Task prompt:
From the line containing "Delineate the connected" to the final line of the listing, restate each line word for word and add nothing.

Data supplied:
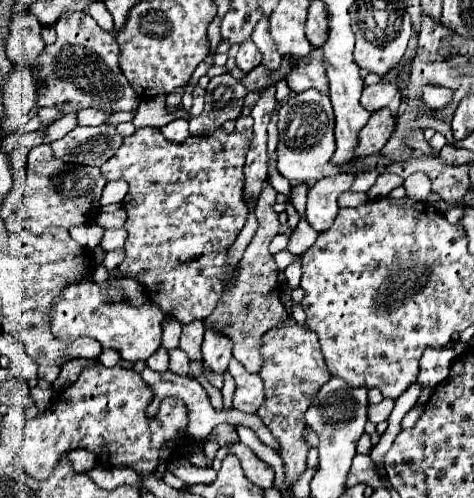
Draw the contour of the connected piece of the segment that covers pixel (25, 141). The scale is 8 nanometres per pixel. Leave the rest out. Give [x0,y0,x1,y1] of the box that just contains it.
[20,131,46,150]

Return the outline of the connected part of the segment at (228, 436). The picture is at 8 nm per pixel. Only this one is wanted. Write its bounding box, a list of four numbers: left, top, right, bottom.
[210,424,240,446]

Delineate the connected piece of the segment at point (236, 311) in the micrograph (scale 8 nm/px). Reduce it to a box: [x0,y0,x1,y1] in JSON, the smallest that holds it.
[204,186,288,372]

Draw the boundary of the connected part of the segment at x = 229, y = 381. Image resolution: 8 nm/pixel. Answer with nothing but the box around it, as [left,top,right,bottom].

Final answer:
Delineate the connected piece of the segment at point (236, 311) in the micrograph (scale 8 nm/px). Reduce it to a box: [x0,y0,x1,y1] in JSON, the smallest that holds it.
[204,186,288,372]

Draw the boundary of the connected part of the segment at x = 229, y = 381. Image resolution: 8 nm/pixel. Answer with nothing but the box around it, as [left,top,right,bottom].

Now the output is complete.